Mas a Carochinha não tinha gostado da voz de nenhum deles e todos se tinham ido embora. Até que apareceu um ratinho: “Quero eu, quero eu!”
— Oh, como és engraçado! Ora fala um bocadinho, para eu ouvir bem a tua voz!
— Chi... Chi... Chi...
— Que linda fala! Vamos já casar! Vamos já casar!

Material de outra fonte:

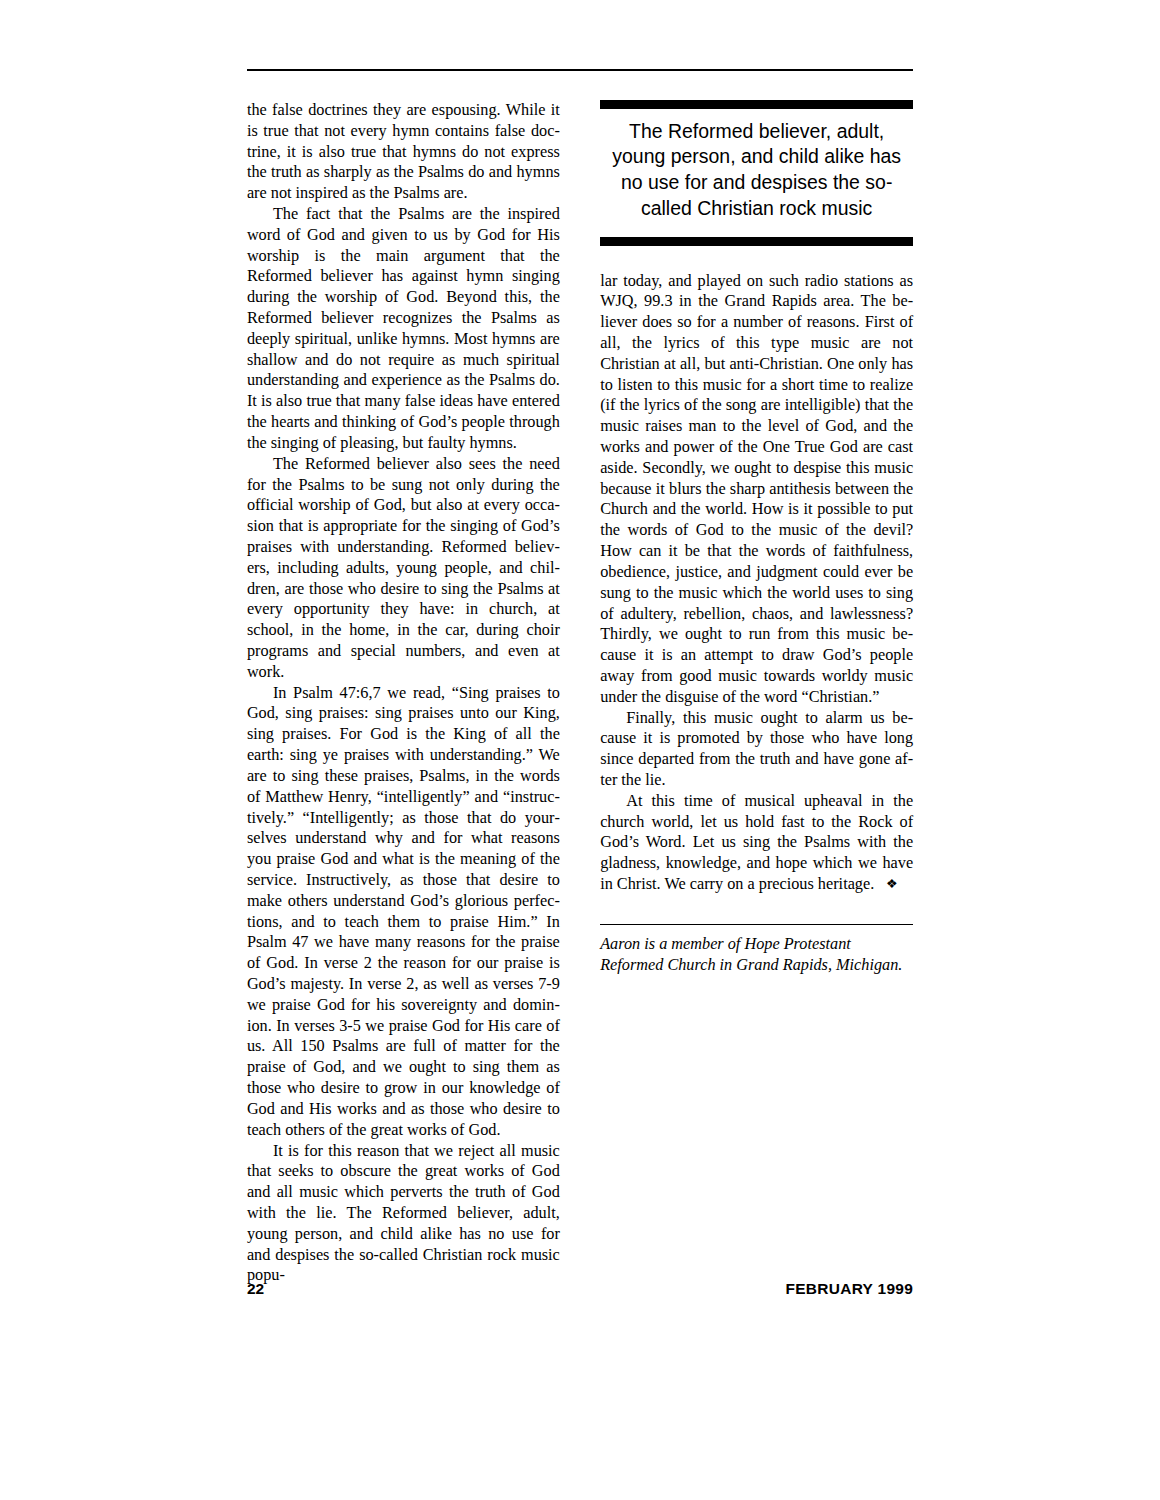the false doctrines they are espousing. While it is true that not every hymn contains false doctrine, it is also true that hymns do not express the truth as sharply as the Psalms do and hymns are not inspired as the Psalms are.
The fact that the Psalms are the inspired word of God and given to us by God for His worship is the main argument that the Reformed believer has against hymn singing during the worship of God. Beyond this, the Reformed believer recognizes the Psalms as deeply spiritual, unlike hymns. Most hymns are shallow and do not require as much spiritual understanding and experience as the Psalms do. It is also true that many false ideas have entered the hearts and thinking of God’s people through the singing of pleasing, but faulty hymns.
The Reformed believer also sees the need for the Psalms to be sung not only during the official worship of God, but also at every occasion that is appropriate for the singing of God’s praises with understanding. Reformed believers, including adults, young people, and children, are those who desire to sing the Psalms at every opportunity they have: in church, at school, in the home, in the car, during choir programs and special numbers, and even at work.
In Psalm 47:6,7 we read, “Sing praises to God, sing praises: sing praises unto our King, sing praises. For God is the King of all the earth: sing ye praises with understanding.” We are to sing these praises, Psalms, in the words of Matthew Henry, “intelligently” and “instructively.” “Intelligently; as those that do yourselves understand why and for what reasons you praise God and what is the meaning of the service. Instructively, as those that desire to make others understand God’s glorious perfections, and to teach them to praise Him.” In Psalm 47 we have many reasons for the praise of God. In verse 2 the reason for our praise is God’s majesty. In verse 2, as well as verses 7-9 we praise God for his sovereignty and dominion. In verses 3-5 we praise God for His care of us. All 150 Psalms are full of matter for the praise of God, and we ought to sing them as those who desire to grow in our knowledge of God and His works and as those who desire to teach others of the great works of God.
It is for this reason that we reject all music that seeks to obscure the great works of God and all music which perverts the truth of God with the lie. The Reformed believer, adult, young person, and child alike has no use for and despises the so-called Christian rock music popu-
The Reformed believer, adult, young person, and child alike has no use for and despises the so-called Christian rock music
lar today, and played on such radio stations as WJQ, 99.3 in the Grand Rapids area. The believer does so for a number of reasons. First of all, the lyrics of this type music are not Christian at all, but anti-Christian. One only has to listen to this music for a short time to realize (if the lyrics of the song are intelligible) that the music raises man to the level of God, and the works and power of the One True God are cast aside. Secondly, we ought to despise this music because it blurs the sharp antithesis between the Church and the world. How is it possible to put the words of God to the music of the devil? How can it be that the words of faithfulness, obedience, justice, and judgment could ever be sung to the music which the world uses to sing of adultery, rebellion, chaos, and lawlessness? Thirdly, we ought to run from this music because it is an attempt to draw God’s people away from good music towards worldy music under the disguise of the word “Christian.”
Finally, this music ought to alarm us because it is promoted by those who have long since departed from the truth and have gone after the lie.
At this time of musical upheaval in the church world, let us hold fast to the Rock of God’s Word. Let us sing the Psalms with the gladness, knowledge, and hope which we have in Christ. We carry on a precious heritage. ❖
Aaron is a member of Hope Protestant Reformed Church in Grand Rapids, Michigan.
22
FEBRUARY 1999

E assim foi. No dia da boda, já iam a caminho da igreja para o casório, quando a Carochinha deu por falta de uma luva que tinha esquecido na cozinha, ao mexer o panelão que fervia ao lume.
— Vou já buscar a luva! — disse o ratinho, muito amável.
— Tem cuidado, não te debruces no caldeirão!!! — avisou a noiva.
— Bem — continuou a avó — o ratinho foi até à cozinha e...
A neta, que ouvia a história com muita atenção, disse de repente: — Mas a porta estava fechada!!!
A avó continuou:
— Pronto, a porta estava fechada e então o ratinho foi logo a ver da chave...
— Mas não a encontrou!!! — disse muito depressa a Mariana.
— Bem — continuou a avó — o ratinho então subiu a um postigo de grades que dava para a cozinha, e...
— Viu que não cabia por entre as grades!!! — acudiu muito aflita a Mariana.
A avó não desistiu:
— Bem, então o ratinho, que era muito esperto e queria ir buscar lá dentro da cozinha a luva da Carochinha, pôs-se à procura de um buraco na porta pelo qual entrasse...
— Mas não encontrou!!! A porta era nova! — interrompeu a Mariana
— Bem, então não pôde ir buscar a luva da Carochinha à cozinha e voltou muito triste para junto da sua noiva, que...
— Ó avó, escusa de dizer agora que ela lhe deu a chave da cozinha, porque eu sei que não deu nada!!! — quase gritou a neta.
— Por acaso era isso mesmo que eu ia dizer... — riu a avó.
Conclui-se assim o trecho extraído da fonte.